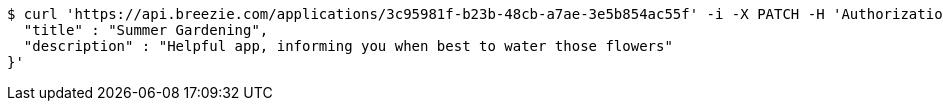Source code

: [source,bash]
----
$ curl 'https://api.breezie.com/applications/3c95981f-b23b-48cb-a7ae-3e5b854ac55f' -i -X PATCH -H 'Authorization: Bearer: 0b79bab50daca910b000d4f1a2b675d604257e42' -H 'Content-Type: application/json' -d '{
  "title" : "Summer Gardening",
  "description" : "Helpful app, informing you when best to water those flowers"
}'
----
-------
The response should hold only an exact repeat of the lines from the one with "app, informing you" to the final line of the listing above.

  "description" : "Helpful app, informing you when best to water those flowers"
}'
----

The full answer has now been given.